BIST 541: Principles of Epidemiology (3 credits)
Semesters Offered: Fall
Faculty: Dragomir, Anca
Description: Epidemiology overview and history; distributions of disease by time, place and person; association and causality; ecological studies; cross-sectional studies and surveys; case-control studies; analysis of case-control studies; types of bias in case-control studies; cohort studies; analysis of cohort studies; bias in cohort studies; population attributable risk; confounding factors; effect modification (interaction); analysis for confounding and interaction; multivariate analysis; sensitivity, specificity and screening; public health practice and prevention; special issues in cancer epidemiology, infectious disease epidemiology and genetic epidemiology. This course includes a discussion session.

BIST 545: Quantitative Data Analysis & Reporting (2 credits)
Semesters Offered: Fall
Faculty: Korostyshevskiy, Valeriy
Description: The goal of this course is to enhance students’ skills for identifying appropriate choices of statistical methodologies; and developing statistical approaches to applied research problems and effective communication of the approaches and findings. The course will give students hands on experience in statistical applications. The course will be organized around a series of case studies based on applied problems from different sources with a focus on application of statistical techniques as opposed to the subject matter of the data at hand. Students will formulate statistical approaches to the applied research problems; perform exploratory data analysis, model building and statistical inference; write reports, make oral presentations of results of analyses and interactively discuss analysis aspects of the case studies.
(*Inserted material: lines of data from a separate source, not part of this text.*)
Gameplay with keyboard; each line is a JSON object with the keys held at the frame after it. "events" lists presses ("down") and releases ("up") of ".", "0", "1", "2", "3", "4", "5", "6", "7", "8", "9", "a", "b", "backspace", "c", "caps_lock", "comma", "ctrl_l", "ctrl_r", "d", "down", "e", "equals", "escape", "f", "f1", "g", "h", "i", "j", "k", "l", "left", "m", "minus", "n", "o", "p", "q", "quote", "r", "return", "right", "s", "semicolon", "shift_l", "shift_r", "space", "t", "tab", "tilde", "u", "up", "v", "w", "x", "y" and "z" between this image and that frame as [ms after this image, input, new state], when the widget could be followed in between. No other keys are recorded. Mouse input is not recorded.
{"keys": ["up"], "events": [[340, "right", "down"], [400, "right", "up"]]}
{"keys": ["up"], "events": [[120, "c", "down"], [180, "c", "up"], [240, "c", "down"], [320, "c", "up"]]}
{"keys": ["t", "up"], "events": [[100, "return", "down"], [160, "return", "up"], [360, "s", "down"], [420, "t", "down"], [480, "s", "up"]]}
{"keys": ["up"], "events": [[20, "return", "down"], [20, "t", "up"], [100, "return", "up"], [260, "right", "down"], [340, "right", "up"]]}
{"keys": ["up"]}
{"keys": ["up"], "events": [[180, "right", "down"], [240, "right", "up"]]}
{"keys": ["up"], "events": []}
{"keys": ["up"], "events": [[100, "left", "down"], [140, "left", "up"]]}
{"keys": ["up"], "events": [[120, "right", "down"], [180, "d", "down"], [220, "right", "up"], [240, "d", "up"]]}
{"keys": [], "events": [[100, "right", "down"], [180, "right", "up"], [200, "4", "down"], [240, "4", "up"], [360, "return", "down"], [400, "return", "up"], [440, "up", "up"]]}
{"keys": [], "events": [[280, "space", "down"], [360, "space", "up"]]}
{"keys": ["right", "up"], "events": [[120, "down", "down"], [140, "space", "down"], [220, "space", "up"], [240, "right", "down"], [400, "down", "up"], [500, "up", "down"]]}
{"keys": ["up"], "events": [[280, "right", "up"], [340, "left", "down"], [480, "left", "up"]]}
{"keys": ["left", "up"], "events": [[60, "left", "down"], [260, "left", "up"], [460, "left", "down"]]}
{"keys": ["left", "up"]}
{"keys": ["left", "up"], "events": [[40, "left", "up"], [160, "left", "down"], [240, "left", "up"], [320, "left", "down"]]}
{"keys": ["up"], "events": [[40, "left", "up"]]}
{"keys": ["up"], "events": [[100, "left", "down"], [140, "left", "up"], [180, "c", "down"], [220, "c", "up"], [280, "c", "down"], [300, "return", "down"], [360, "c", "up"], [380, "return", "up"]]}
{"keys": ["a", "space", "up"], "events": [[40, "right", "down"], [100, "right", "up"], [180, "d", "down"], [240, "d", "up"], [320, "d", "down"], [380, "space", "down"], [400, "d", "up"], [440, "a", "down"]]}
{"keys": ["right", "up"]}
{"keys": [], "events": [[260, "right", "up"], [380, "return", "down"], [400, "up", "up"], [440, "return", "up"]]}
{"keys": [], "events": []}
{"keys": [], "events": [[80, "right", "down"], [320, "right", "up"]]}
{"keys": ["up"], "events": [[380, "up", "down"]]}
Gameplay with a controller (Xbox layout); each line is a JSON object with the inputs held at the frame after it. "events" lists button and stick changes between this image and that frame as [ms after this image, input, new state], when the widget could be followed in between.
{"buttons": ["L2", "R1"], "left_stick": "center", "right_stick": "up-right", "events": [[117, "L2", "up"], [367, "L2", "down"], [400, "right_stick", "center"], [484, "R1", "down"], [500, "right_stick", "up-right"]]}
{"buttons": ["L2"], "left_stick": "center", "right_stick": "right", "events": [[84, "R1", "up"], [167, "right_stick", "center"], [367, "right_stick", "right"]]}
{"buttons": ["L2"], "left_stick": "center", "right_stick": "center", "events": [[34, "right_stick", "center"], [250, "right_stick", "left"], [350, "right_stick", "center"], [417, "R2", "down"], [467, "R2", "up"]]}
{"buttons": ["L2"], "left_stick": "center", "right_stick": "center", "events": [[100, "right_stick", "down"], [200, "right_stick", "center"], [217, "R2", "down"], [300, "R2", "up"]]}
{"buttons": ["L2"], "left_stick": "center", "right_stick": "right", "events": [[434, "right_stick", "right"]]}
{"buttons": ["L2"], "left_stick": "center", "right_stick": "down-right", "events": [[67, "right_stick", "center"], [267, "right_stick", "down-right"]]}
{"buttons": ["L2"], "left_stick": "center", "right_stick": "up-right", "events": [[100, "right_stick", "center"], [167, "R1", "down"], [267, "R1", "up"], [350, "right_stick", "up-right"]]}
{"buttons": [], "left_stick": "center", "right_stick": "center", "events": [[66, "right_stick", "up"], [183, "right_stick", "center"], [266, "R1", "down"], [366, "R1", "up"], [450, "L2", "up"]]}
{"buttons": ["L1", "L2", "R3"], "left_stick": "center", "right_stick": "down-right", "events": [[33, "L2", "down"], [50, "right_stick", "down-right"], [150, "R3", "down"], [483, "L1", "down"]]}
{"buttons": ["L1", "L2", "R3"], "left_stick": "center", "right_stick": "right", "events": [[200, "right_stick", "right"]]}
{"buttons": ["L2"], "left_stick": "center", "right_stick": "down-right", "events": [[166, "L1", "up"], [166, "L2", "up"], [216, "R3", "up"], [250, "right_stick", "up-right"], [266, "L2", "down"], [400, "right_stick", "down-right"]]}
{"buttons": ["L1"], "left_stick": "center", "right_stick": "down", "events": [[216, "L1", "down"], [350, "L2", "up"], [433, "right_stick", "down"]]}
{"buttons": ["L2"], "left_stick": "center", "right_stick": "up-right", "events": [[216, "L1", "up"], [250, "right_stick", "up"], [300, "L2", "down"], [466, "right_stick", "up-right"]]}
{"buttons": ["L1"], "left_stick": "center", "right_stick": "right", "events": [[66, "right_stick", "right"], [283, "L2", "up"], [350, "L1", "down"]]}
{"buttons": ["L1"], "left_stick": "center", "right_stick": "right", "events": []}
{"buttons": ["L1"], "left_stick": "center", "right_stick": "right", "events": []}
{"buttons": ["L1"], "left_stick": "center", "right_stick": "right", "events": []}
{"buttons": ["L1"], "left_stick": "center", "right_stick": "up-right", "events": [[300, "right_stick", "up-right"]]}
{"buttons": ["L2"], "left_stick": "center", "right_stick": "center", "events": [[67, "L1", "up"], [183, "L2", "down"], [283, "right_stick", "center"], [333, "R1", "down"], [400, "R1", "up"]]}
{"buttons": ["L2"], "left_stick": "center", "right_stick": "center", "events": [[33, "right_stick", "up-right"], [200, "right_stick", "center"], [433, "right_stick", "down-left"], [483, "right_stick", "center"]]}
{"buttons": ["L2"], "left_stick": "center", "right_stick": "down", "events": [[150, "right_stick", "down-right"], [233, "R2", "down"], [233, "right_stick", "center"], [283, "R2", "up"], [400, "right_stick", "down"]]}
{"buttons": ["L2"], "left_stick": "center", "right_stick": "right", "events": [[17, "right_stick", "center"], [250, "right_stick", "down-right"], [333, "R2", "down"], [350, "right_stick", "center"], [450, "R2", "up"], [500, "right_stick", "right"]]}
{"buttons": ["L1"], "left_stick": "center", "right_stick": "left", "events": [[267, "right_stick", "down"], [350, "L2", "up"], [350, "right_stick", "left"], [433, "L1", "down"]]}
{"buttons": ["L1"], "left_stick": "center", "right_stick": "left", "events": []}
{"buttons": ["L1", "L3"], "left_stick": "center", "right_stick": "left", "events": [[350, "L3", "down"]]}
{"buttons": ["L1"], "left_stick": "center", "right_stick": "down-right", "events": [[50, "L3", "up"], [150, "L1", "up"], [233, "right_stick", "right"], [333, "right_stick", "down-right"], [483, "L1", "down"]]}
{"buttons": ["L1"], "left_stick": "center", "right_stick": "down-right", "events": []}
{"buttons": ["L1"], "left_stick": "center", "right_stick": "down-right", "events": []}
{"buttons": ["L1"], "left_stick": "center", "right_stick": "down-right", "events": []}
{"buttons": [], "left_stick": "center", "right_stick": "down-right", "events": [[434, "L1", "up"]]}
BIST 595: Methods for Biomedical Data Science (2 Credits)
Semesters Offered: Fall
Faculty: Li, James
Description: As a recent hot topic, big data usually includes data sets with sizes beyond the ability of commonly used software tools to capture, curate, manage, and process data within a tolerable elapsed time, and therefore, specialized and advanced paradigms, architectures, and analytical methodologies are necessary. Biomedical field is one of the most popular areas that generates big data which are typically collected from multiple sources and distributed from multiple sites. Statistical and computational skills are essential to analyze and extract knowledge from massive data. This course is designed for graduate students looking to acquire additional statistical and computational concepts, theories as well as skills beyond other informatics course(s) in the BIST curriculum. The course is divided into 4 modules with each module focusing on a specialized topic in biomedical data science taught by faculty with research interests and expertise in that specific research area. The goal is to introduce students to the use of cutting edge methodologies and tools in biomedical data science that have current broad applications on processing biomedical research and health care data.

BIST 817:  Special Topic I (1 Credit)
Semesters Offered: Spring
Faculty: Department Faculty
Description:  This course is designed to enrich students’ background by exposing them to advanced methodologies, cutting-edge techniques, and other material not generally covered in regular curriculum. Examples include (but not limited to): adaptive design of clinical trials, Bayesian analysis, spline regression, meta-analysis. Students will be involved in both theory and hands-on exercises.
Prerequisites: BIST 510, 511, 515 or Instructor’s permission. 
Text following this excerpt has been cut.